__SOURCE EXTRACT__

1) The code is available under MIT and the docs are CCed and specifically
designed to make it easy to clone this. At least three people have
successfully done so, in a variety of programming languages, web frameworks,
and technology stacks. If programming Java is not difficult for you, block off
about a week or two and _bam_ problem solved.

2) If you have access to vast amounts of cash but your programmers are just
too busy delighting people to write an A/B testing framework, you could hire
me to rewrite the whole codebase in Java. This would only cost you low five
figures.

3) If you don't want to program and don't have tens of thousands lying around
but do have tens lying around, Visual Website Optimizer is a great option for
$CHEAP.

4) If you have neither programming skills nor tens of dollars then you may
want to reevaluate whether A/B testing is a huge need at this point in your
life.

------
cavedave
I do not think you can just stop the test when you find something you think is
significant

<http://www.evanmiller.org/how-not-to-run-an-ab-test.html> 'If instead of
deciding ahead of time, “this experiment will collect exactly 1,000
observations,” you say, “we’ll run it until we see a significant difference,”

__ITEMS__
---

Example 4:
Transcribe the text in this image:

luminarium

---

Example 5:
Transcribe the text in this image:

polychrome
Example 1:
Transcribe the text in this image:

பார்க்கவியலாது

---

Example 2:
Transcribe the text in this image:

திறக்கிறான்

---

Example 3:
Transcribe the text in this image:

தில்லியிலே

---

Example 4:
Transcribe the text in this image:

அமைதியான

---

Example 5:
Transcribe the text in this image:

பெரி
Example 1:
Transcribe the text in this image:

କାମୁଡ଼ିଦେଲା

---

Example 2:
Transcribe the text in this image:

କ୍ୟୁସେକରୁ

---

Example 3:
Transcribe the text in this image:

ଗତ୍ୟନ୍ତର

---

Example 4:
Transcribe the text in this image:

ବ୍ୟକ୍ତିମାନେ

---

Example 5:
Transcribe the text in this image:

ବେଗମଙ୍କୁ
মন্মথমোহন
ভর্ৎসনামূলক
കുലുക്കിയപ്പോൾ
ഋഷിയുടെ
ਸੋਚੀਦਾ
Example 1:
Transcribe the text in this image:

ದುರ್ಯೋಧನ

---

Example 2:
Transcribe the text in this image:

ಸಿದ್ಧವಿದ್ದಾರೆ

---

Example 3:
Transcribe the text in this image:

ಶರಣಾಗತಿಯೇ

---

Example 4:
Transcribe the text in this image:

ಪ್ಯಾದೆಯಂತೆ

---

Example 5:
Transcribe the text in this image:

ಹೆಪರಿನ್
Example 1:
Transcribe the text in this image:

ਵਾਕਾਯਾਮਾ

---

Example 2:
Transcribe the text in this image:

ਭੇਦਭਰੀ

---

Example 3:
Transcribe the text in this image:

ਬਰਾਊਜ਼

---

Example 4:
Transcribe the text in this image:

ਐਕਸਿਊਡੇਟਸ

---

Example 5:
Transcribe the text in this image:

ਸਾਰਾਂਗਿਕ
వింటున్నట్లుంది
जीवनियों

__TASKS TO PERFORM__
(1) Decide whether each statement agrees with the A/B testing thread, answering yes or no and quoting the words that decide it: (a) The code is available under the MIT license. (b) Visual Website Optimizer is described as an expensive option. (c) At least five people have cloned the project.
(2) Reproduce everything in the A/B testing thread from "1) The code" down to "and _bam_ problem solved.".
(3) Carry on the A/B testing thread from the point where it stops.

__THE RESULTS__
(1)
(a) Yes: "The code is available under MIT"
(b) No: "Visual Website Optimizer is a great option for $CHEAP"
(c) No: "At least three people have successfully done so"

(2)
1) The code is available under MIT and the docs are CCed and specifically
designed to make it easy to clone this. At least three people have
successfully done so, in a variety of programming languages, web frameworks,
and technology stacks. If programming Java is not difficult for you, block off
about a week or two and _bam_ problem solved.

(3)
all the reported significance levels become meaningless. '

Reading the stats.py it looks like you might be doing this.

------
jedc
Wow... this is awesome! I was literally looking around this week for exactly
this kind of framework. Fantastic work, and definitely plan on using it.

Thanks to Ben and Khan Academy!

------
euroclydon
Troy Goode wrote a port for ASP.NET MVC, ABsolutelyMaybe. I've had good luck
with it. It wasn't too difficult to migrate from the default storage engine,
which is serialization.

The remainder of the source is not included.